L’alcool est l’un des grands maux de notre siècle. Sur le plan de la santé physique, l’alcool peut causer des dommages et des lésions extrêmement graves, parfois irréversibles.
L’alcool a pour effet principal de ralentir l’activité du cerveau, et, à long terme, d’entraîner une certaine confusion, des pertes de mémoire, un manque de jugement et des problèmes de comportement.

L’organe qui souffre le plus d’une consommation d’alcool excessive est le foie, car il filtre l’alcool qui circule dans le sang. La consommation d’alcool peut également déclencher une insuffisance cardiaque ou pire un AVC (accident vasculaire cérébral).
Le système digestif (œsophage, l’estomac, la vessie et les intestins) et les poumons sont aussi les cibles privilégiées de l’alcool puisqu’elle développe des cancers dans ces organes très fragiles de notre corps.

Enfin, l’alcoolisme a un effet dévastateur sur nos organes reproducteurs en provoquant une diminution de la production des hormones sexuelles. En Islam l’alcool « al-khamr », c’est tout produit qui voile la raison, que ce produit soit du liquide ou du solide, un aliment ou une boisson.
Il fait partie des grands pêchés de notre religion. Dans le Saint-Coran Allah (subhannou wa ta’ala) interdit la consommation d’alcool: «Ô les croyants, le vin, le jeu de hasard, les pierres dressées, les flèches de divination ne sont qu’une abomination, oeuvre du diable. écartez-vous en, afin que vous réussissiez.

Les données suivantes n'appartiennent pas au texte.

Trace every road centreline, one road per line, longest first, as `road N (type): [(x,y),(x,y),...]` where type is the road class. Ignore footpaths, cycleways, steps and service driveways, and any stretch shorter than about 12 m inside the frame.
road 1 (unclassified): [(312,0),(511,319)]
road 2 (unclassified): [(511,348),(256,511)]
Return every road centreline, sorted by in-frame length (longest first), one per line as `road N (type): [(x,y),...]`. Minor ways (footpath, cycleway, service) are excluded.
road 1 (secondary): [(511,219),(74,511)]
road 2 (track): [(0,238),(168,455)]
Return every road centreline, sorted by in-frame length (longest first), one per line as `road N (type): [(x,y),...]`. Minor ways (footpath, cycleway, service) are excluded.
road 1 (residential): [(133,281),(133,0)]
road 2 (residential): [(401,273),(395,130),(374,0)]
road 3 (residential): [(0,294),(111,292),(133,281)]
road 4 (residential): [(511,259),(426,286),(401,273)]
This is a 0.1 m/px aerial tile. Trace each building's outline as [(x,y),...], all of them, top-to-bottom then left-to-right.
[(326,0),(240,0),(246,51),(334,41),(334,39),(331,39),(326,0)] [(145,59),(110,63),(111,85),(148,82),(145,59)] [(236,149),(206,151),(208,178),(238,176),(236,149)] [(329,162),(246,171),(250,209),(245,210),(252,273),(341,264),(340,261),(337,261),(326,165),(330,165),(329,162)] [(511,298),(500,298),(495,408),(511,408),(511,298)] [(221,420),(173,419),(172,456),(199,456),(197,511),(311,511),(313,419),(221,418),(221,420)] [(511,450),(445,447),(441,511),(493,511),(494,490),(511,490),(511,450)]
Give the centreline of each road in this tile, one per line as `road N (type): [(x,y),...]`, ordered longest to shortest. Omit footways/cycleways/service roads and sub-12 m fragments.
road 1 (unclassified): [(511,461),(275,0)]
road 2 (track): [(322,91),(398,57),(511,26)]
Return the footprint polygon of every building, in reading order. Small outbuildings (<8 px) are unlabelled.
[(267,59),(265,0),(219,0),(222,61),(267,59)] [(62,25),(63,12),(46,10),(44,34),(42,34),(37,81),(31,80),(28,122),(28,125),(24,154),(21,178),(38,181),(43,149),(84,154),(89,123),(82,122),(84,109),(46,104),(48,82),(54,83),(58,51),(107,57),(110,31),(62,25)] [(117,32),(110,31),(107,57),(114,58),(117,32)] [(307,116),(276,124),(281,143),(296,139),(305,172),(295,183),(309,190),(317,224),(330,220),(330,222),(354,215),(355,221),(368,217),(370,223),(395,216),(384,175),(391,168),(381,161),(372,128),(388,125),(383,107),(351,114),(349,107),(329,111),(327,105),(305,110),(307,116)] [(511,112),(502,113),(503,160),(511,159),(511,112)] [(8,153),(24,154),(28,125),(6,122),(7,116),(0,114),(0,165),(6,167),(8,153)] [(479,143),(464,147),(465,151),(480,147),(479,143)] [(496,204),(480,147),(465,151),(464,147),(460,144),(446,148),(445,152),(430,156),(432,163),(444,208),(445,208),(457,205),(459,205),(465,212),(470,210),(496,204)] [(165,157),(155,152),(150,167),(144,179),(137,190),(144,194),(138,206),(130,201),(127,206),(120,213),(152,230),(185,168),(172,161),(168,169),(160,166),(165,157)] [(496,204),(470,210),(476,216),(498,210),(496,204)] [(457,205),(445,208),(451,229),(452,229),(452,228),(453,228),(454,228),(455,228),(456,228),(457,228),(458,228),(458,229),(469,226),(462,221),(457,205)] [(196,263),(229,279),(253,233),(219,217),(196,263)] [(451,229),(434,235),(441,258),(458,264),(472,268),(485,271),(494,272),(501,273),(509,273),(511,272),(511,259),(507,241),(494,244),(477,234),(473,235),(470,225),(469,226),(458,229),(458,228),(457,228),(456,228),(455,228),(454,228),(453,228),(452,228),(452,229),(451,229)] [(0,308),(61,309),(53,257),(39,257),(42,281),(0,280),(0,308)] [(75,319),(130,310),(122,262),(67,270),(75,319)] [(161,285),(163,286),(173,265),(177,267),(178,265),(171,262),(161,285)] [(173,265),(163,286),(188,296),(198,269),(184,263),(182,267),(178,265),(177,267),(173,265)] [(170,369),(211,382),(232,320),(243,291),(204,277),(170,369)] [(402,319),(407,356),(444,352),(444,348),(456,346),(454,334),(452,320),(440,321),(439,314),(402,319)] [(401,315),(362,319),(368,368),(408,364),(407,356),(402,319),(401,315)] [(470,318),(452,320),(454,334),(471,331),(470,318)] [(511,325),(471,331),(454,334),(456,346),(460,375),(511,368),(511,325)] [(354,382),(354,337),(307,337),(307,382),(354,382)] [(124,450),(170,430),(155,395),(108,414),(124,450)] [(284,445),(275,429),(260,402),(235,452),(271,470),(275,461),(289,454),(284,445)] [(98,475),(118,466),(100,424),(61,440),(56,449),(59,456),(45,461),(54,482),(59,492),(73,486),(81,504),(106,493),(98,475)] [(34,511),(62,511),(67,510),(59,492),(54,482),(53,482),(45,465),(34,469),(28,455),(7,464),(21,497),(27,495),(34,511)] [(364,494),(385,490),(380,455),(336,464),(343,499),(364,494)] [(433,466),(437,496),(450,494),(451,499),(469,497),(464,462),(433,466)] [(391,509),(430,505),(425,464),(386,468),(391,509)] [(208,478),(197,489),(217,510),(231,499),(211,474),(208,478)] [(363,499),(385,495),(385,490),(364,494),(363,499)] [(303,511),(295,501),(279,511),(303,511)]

Le diable ne veut que jeter parmi vous, à travers le vin et le jeu de hasard, l’inimité et la haine, et vous détourner d’invoquer ALLAH et de la Salat. Allez-vous donc y mettre fin ?» (Sourate 5, Versets 90 et 91).

Outre l’interdiction formelle de boire de l’alcool, d’un point de vue religieux sa consommation est incompatible avec la pratique de l’Islam. En effet, l’alcool exerce une influence sur les mécanismes inhibiteurs du cerveau qui modifie de manière grossière et vulgaire le comportement de la personne alcoolisée (langage grossier, urine dans ses vêtements etc).
L’alcoolisme développe de manière outrancière les cas d’adultères, de viols et d’incestes. Il est aussi considéré comme un facteur majeur de la propagation du SIDA. L’alcool est incompatible avec la prière: «Il y a trois sortes d’individus desquels aucune prière ne sera acceptée et à qui aucune bonne action ne sera comptée : L’esclave ayant fuit son maître, la femme dont le mari est en colère contre elle, et l’ivrogne jusqu’à ce qu’il se réveille de son ivresse.» (rapporté par tabarani, ibn hibban, et al baïhaqi).
«Allah n’accepte pas la prière du buveur d’alcool tant qu’il lui en reste dans le corps» (rapporté par in Alla-ali d’après ‘abd ibn houmaïd Radia ALLAH 3Anhou).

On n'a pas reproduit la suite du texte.